Un autre coprésident du Forum 2005, N. R. Narayana Murthy, a pour sa part tenu à attirer l'attention des participants sur le réchauffement de la planète. «Qu'un pays soit en paix ou en guerre, riche ou pauvre, nous sommes tous confrontés au problème du changement climatique», a souligné le président du conseil d'administration de la firme indienne Infosys Technologies. «Nous devons tous nous rassembler, riches et pauvres, pour dire que nous devons tous protéger cette planète.»

Daniel Vasella, p.-d.g. du groupe pharmaceutique suisse Novartis, s'est lui penché sur le problème de la pauvreté. D'après lui, seule une approche globale peut s'avérer efficace. «Les défis sont immenses et personne ne peut apporter une solution unique. Nous devons travailler ensemble, entreprises privées, ONG et gouvernements», a-t-il plaidé.
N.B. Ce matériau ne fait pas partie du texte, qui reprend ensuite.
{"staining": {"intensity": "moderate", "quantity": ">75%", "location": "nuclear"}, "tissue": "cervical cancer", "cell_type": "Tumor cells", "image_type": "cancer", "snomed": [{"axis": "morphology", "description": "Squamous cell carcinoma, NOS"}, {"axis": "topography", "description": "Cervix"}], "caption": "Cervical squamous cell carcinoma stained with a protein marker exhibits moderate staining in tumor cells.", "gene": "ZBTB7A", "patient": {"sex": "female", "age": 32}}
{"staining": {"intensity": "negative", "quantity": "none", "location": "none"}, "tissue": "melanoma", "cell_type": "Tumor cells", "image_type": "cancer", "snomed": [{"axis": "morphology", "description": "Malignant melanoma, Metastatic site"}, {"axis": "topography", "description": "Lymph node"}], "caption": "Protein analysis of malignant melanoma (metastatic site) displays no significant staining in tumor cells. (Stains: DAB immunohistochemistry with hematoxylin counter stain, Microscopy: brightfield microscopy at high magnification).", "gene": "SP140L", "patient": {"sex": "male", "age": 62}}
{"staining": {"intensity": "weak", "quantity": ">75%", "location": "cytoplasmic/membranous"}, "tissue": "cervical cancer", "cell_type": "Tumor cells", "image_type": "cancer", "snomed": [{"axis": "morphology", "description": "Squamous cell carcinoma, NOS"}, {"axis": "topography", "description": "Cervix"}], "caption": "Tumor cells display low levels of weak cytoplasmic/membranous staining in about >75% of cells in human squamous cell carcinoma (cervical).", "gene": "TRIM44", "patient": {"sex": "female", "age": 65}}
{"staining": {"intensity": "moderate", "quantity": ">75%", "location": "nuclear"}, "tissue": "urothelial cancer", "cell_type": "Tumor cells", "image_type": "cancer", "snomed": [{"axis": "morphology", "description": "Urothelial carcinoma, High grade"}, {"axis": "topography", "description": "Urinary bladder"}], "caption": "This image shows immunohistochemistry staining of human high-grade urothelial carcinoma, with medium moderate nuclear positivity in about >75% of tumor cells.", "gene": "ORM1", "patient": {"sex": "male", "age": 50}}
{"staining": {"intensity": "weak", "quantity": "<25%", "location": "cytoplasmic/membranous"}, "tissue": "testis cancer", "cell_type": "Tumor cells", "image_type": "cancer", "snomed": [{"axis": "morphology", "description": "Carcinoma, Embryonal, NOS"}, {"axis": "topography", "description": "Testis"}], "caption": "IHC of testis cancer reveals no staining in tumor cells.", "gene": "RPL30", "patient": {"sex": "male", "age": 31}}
«Au début de cette année, je suis allé pour la première fois dans une favela au Brésil et je dois dire que j'ai été vraiment bouleversé», a déclaré Daniel Vasella.

Il est nécessaire de plaider à Davos pour «les trois millions de personnes qui vivent encore avec moins de 2 $US par jour», a-t-il ajouté. «Si vous regardez la richesse des trois personnes les plus riches au monde, ils gagnent plus que le PIB des 48 pays les plus pauvres», a-t-il dit.

Pauvreté et mondialisation équilibrée

Les participants au Forum économique mondial de Davos, après avoir mis en exergue pendant des années les bienfaits de la libéralisation pour l'économie, ont privilégié hier des thèmes comme la pauvreté et une mondialisation équilibrée.

Sur une liste restreinte de douze thèmes principaux, quelque 750 participants à Davos en ont sélectionné six, au cours d'une session de quatre heures de discussions, plaçant largement en tête la réduction de la pauvreté.

Près des deux tiers (64 %) des participants ont placé la pauvreté en tête des thèmes prioritaires à prendre en compte désormais dans les débats à Davos.

Un peu plus de la moitié (55 %) a choisi la mondialisation équitable comme thème essentiel de réflexion, juste devant le changement climatique pour 51 %.

L'éducation, le conflit au Proche-Orient et la bonne gouvernance au niveau mondial sont, dans l'ordre, les trois autres thèmes plébiscités.

L'économie mondiale et la libéralisation des échanges figuraient dans la liste initiale, mais ces thèmes ont été balayés par les responsables économiques et politiques réunis à Davos.

Les six thèmes sélectionnés seront repris dans les principaux débats des prochaines éditions du Forum de Davos.